The Lloyd's-based group jumped back into profit after reinventing itself as a motor insurer by pulling out of commercial insurance.
Its shares jumped 5.5p to 87p on Tuesday as it announced a dramatic turnaround, achieving £42.7m profit before tax last year compared to a loss of £240.6m in 2001.
Chief executive Neil Utley said that its retail business achieved a 61% increase in profits during the year.
He forecast a "plateau" in prices for motor cover but pledged not to pull out, even in a softening market.
Cox's motor insurer, Equity Red Star, was the UK's eighth largest motor insurer and now covers one in four motorbikes.
Prices for private motor business, which accounts for 23% of the retail book of business, were "flat", Utley said, but he added:
"For 2003 I would expect us to make as much profit on private car, but perhaps at a slightly lower margin on a bigger book.
"We are excited about the prospects for special [motor] risks and fleet, but we are by no means not excited about private car. We aren't going to turn our back on any of these markets.

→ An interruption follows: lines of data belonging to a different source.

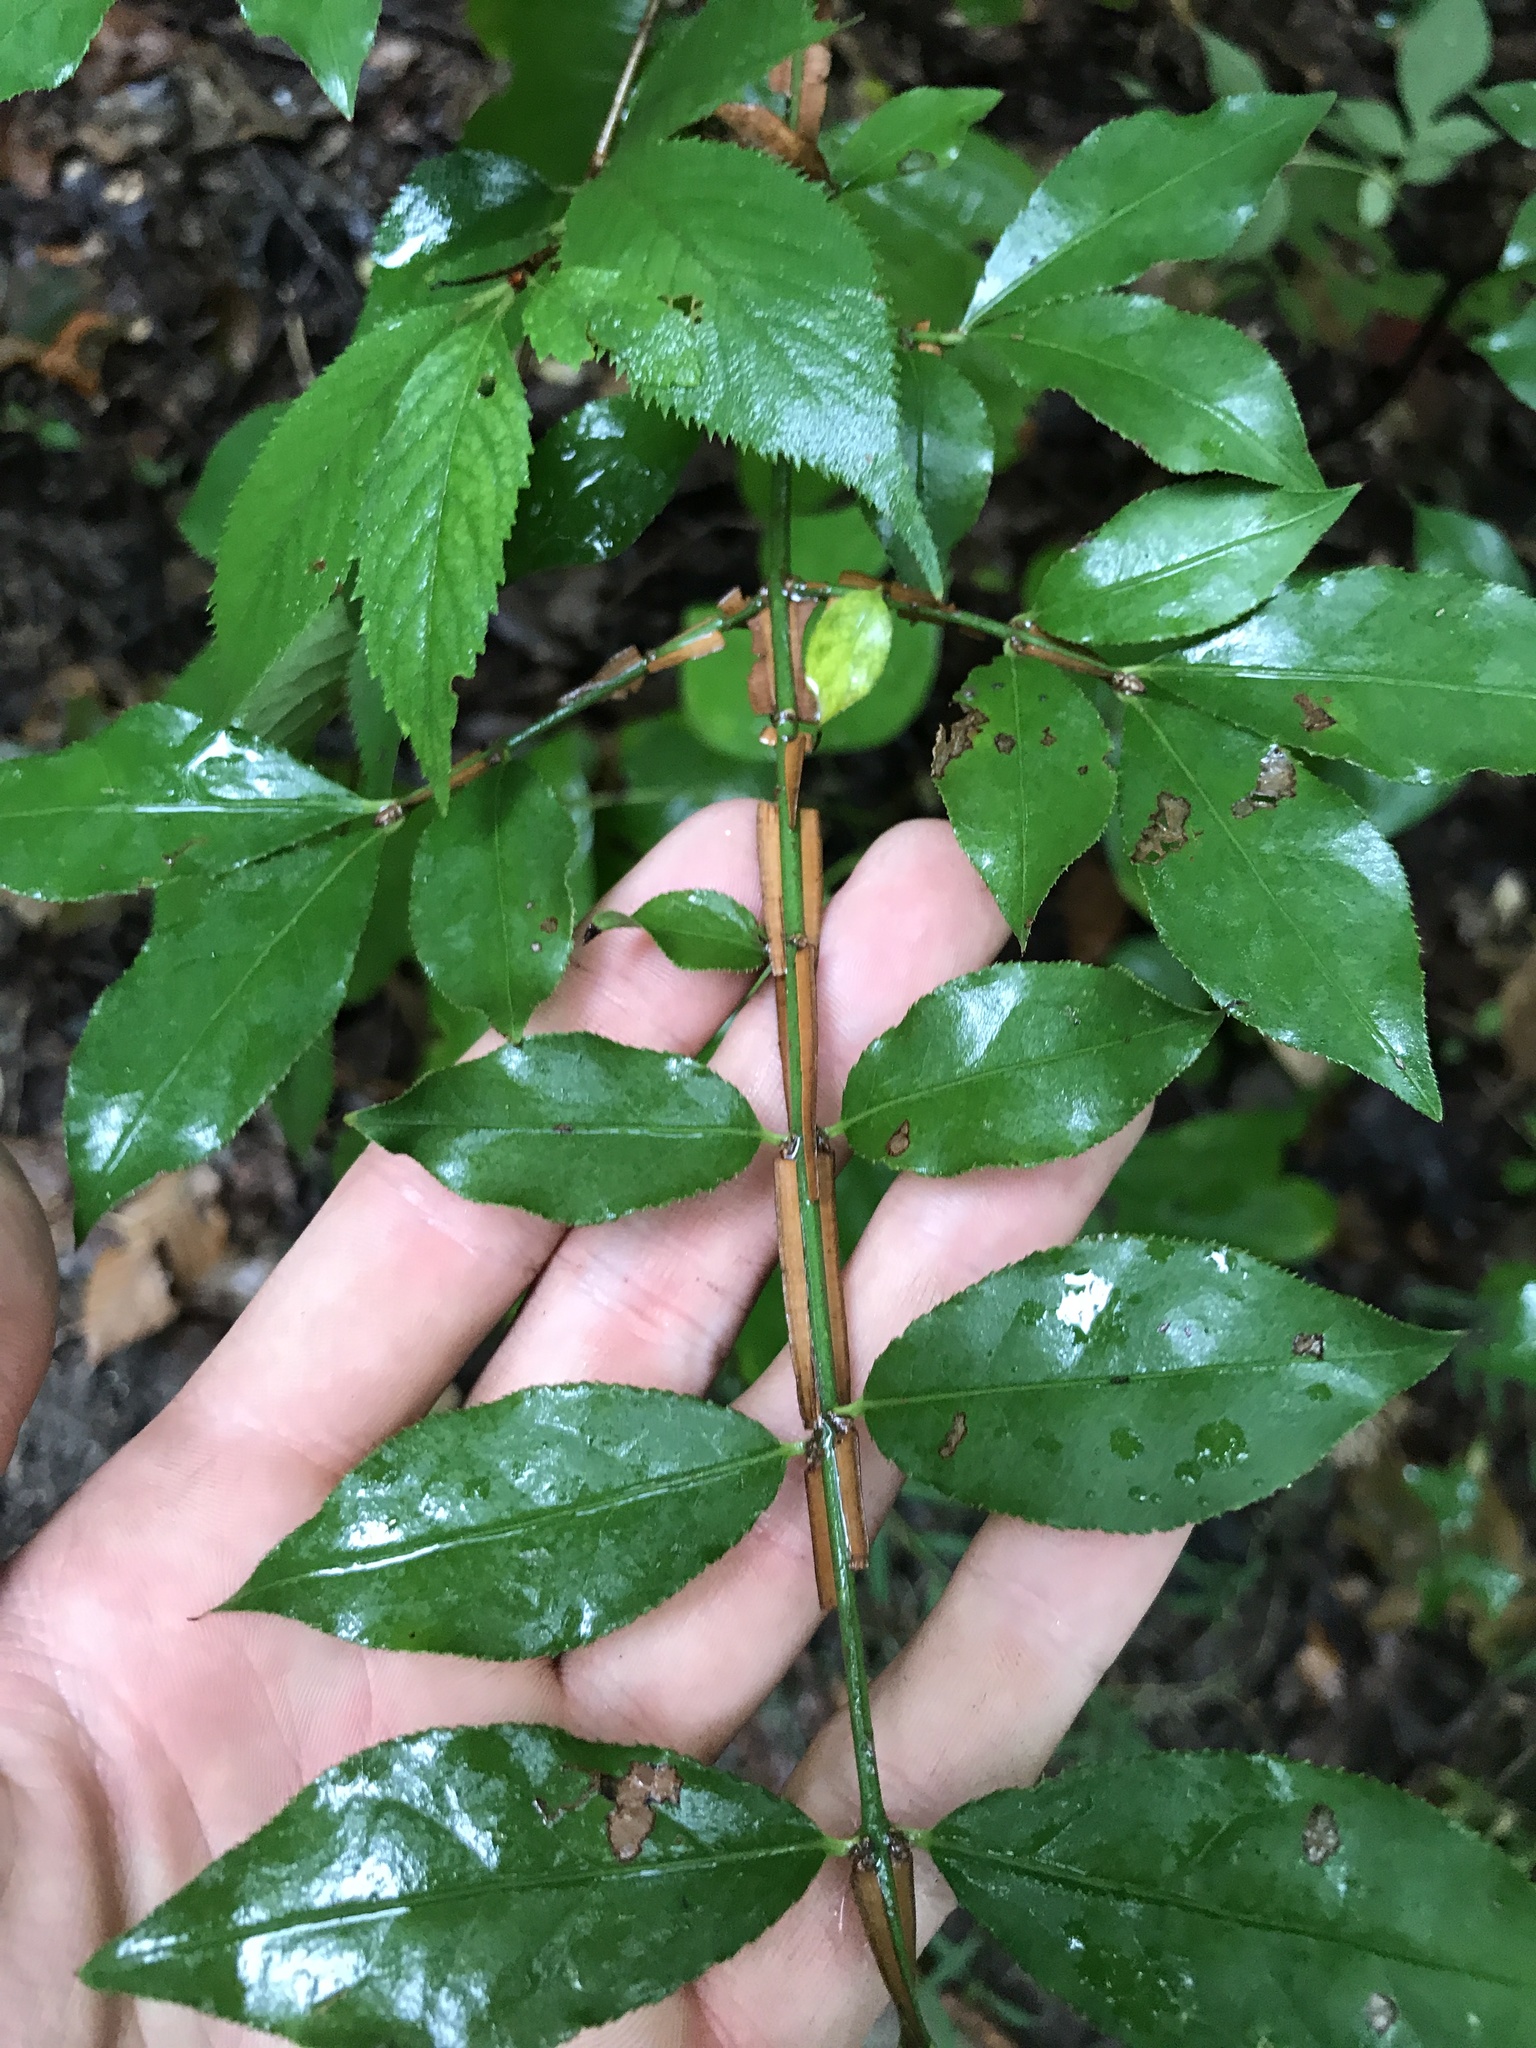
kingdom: Plantae
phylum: Tracheophyta
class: Magnoliopsida
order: Celastrales
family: Celastraceae
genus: Euonymus
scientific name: Euonymus alatus
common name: Winged euonymus
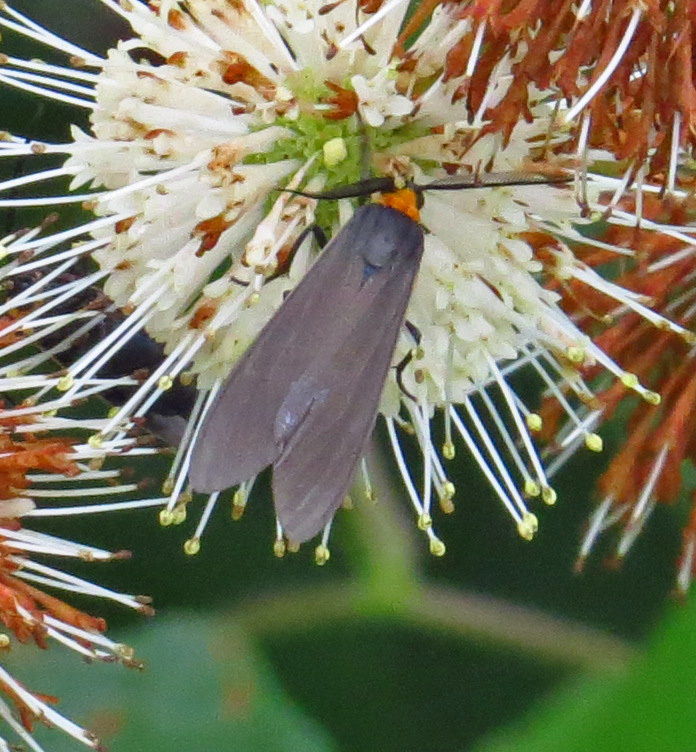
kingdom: Animalia
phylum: Arthropoda
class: Insecta
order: Lepidoptera
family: Erebidae
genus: Cisseps
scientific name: Cisseps fulvicollis
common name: Yellow-collared scape moth
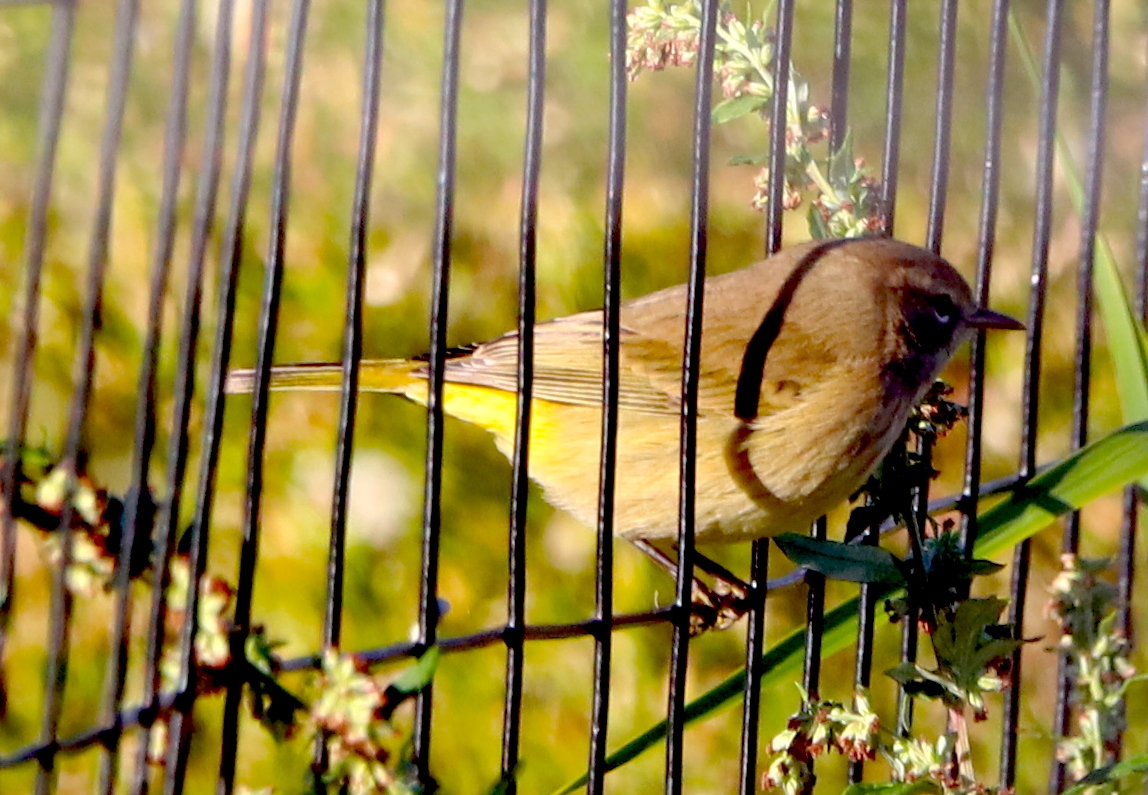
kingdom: Animalia
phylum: Chordata
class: Aves
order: Passeriformes
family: Parulidae
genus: Setophaga
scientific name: Setophaga palmarum
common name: Palm warbler
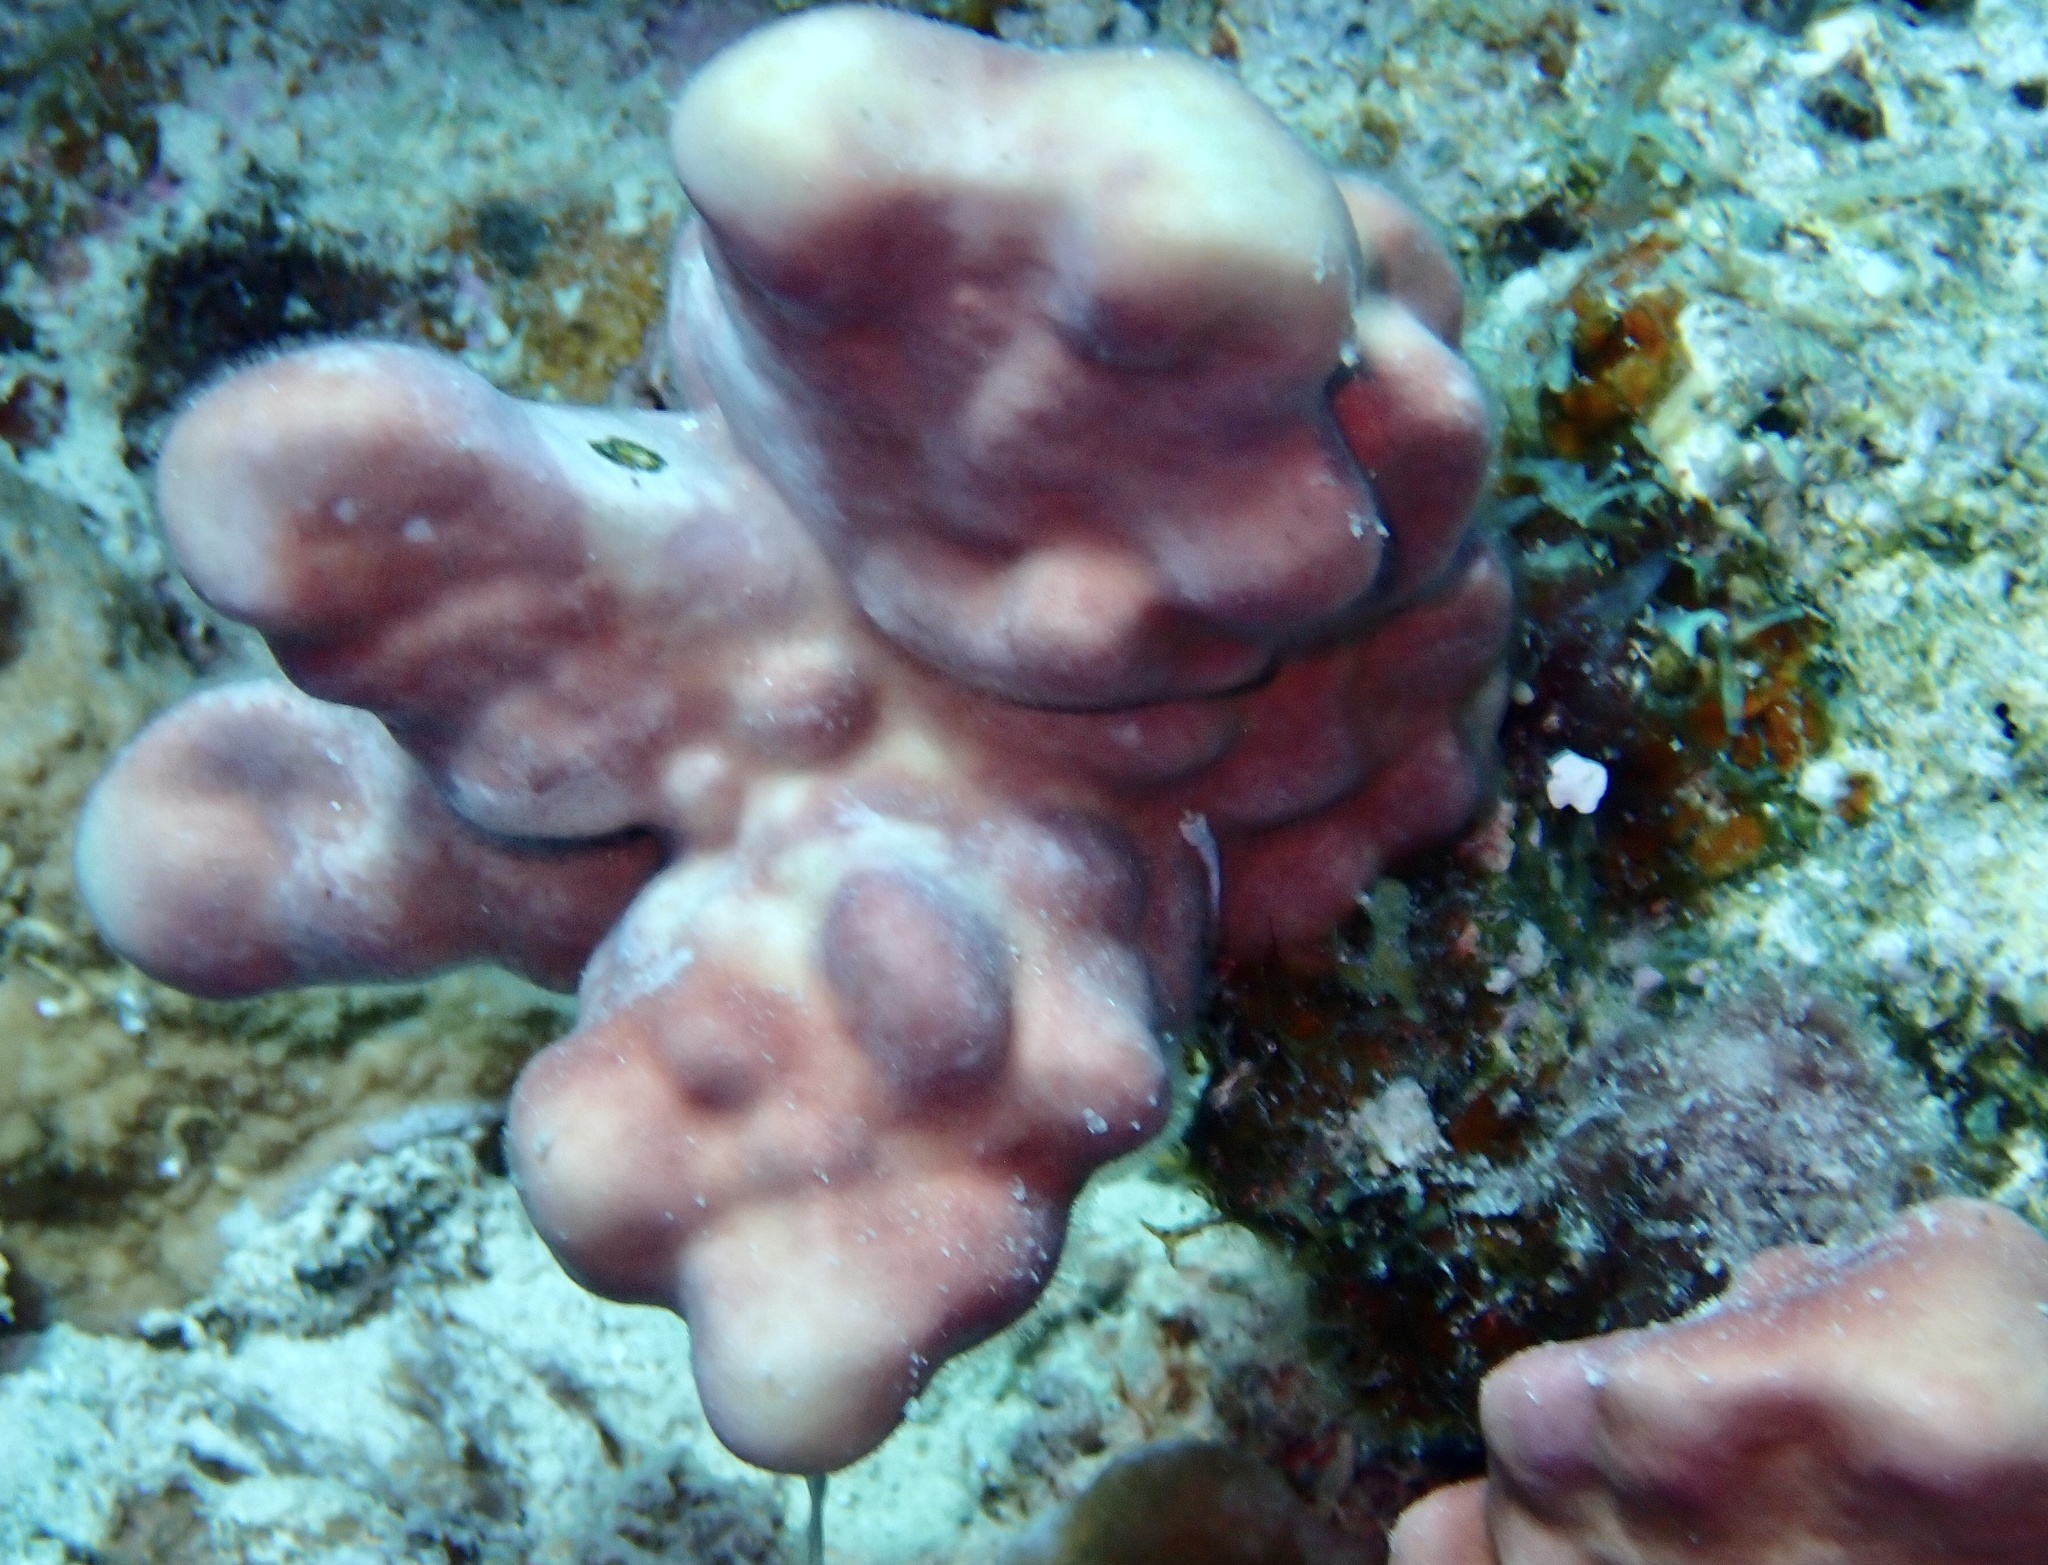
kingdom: Animalia
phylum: Cnidaria
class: Hydrozoa
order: Anthoathecata
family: Milleporidae
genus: Millepora
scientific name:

"We aren't pessimistic about a downturn, there's plenty of scope in it and we are here for the brokers long-term."
Cox's broking and insurance operations, which includes Boncaster brokerage and Can Do finance, increased 73% to £19.3m.
Utley said the group was looking to acquire brokers to add to its branch network, insure-shop.
Can Do, a premium finance business, lent more than £100m for the first time and made profits of £2m.
The group's discontinued commercial side was isolated from its continuing operations following an agreement with Lloyd's management.
It ended 2002 with assets of £17.2m.
Former commercial chief, Michael Dawson, will leave Cox at the end of May.
The company would pay no dividend in 2002, but hoped to resume repaying shareholders in 2003.